TPRS evolved and is still evolving through the interaction of language teachers on the internet, notably on the moretprs forum.  It has been tried and tested by each new user, and through their comments and experiences the method has improved.  Although Blaine Ray was a very dynamic teacher whose students found his stories about blue chimpanzees hilarious, teachers with different personalities are able to adapt the method to their style of teaching.  Personally, I am struck by the number of language teachers who have switched to this method after many years of apparent success with other techniques.  When I started trying to use the method, I saw my students retain what I was teaching, whereas before I had the impression that even good students erased everything we had studied once they had taken the test.  It is not easy to adapt and change decades of work habits, but it is often said that "Bad TPRS is better than no TPRS."  Krashen explains that as long as the students are getting comprehensible input they will acquire the language.  Although in the early years TPRS teachers were often isolated and confronted the hostility of more traditional teachers, today entire language departments have switched.  In general, enrollment figures go up when teachers begin using TPRS and many minor language programs have been saved because the teacher discovered TPRS and was able to attract more students to her courses.  Administrations who have recognized the positive effects of TPRS now tend to recruit teachers who use the method.

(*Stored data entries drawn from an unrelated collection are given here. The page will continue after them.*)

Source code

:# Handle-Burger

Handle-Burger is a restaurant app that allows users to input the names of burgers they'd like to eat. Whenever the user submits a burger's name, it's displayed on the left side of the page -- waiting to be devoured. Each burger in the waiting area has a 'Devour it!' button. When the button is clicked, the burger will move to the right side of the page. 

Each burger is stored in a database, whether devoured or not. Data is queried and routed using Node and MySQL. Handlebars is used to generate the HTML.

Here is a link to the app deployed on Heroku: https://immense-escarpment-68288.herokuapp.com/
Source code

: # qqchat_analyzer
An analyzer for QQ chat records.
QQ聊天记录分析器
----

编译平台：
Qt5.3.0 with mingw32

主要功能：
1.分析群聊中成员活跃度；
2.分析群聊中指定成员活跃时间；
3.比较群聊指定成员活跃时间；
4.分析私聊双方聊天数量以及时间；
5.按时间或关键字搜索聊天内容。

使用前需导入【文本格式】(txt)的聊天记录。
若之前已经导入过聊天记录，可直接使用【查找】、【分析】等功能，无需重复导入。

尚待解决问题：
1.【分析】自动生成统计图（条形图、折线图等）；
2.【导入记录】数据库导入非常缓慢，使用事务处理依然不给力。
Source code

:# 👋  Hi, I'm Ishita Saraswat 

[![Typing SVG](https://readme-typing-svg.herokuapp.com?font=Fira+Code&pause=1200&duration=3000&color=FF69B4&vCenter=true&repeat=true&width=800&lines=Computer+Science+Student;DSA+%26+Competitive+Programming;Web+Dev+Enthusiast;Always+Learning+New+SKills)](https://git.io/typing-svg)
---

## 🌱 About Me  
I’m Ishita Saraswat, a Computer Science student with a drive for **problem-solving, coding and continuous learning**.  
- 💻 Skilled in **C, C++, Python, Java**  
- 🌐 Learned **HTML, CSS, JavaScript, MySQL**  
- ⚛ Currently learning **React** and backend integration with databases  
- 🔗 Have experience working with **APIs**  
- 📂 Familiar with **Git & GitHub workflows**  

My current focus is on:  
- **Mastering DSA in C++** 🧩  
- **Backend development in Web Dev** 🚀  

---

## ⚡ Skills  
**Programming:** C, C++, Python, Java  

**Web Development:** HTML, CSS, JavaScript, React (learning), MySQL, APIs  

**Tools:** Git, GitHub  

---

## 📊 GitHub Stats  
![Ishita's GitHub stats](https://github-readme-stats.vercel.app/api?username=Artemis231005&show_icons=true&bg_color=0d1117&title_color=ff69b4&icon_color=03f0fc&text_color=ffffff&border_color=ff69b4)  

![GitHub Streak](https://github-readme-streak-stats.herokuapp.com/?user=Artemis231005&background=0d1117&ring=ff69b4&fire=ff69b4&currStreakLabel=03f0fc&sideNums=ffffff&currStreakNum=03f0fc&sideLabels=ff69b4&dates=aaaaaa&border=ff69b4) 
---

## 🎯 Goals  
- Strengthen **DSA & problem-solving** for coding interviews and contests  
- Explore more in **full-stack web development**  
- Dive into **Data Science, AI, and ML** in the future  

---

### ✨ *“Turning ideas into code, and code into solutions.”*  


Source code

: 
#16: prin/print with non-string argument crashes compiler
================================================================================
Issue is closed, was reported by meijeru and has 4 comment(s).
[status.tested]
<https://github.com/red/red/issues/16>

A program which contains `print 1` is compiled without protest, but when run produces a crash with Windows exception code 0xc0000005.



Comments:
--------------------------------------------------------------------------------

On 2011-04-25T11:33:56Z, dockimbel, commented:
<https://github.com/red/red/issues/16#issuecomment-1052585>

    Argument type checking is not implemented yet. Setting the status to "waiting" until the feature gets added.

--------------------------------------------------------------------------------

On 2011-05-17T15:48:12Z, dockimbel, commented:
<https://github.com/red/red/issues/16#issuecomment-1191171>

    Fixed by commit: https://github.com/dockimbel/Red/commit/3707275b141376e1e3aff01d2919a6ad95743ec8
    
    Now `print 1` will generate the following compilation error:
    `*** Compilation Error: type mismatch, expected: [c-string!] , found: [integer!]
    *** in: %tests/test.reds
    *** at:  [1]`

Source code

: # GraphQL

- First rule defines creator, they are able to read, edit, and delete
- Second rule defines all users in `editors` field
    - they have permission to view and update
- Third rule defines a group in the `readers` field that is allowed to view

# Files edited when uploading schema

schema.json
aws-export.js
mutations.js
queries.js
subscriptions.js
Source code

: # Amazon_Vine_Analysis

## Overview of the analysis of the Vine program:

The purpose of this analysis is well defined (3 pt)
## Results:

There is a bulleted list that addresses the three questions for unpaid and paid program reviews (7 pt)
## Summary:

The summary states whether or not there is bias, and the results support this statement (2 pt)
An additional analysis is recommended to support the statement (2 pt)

"So far it has seen little support from publishers or academic institutions."

A TPRS teacher does not need a textbook.  Her students don't do grammar exercises or worksheets and the comprehension questions are asked orally.  Every class develops its own, personalized story, so there is no need for a one-size fits all textbook story, which most students find boring.  Thus TPRS is not popular with publishers, although some have tried to adapt their material to the method.  Academic institutions  traditionally look down on grassroots movements and few of them have taken an unbiased look at the claims made by TPRS teachers.  The exception is Stephen Krashen who at first limited his support to saying that TPRS produced Comprehensible Input, and is now an active participant on the moretprs forum.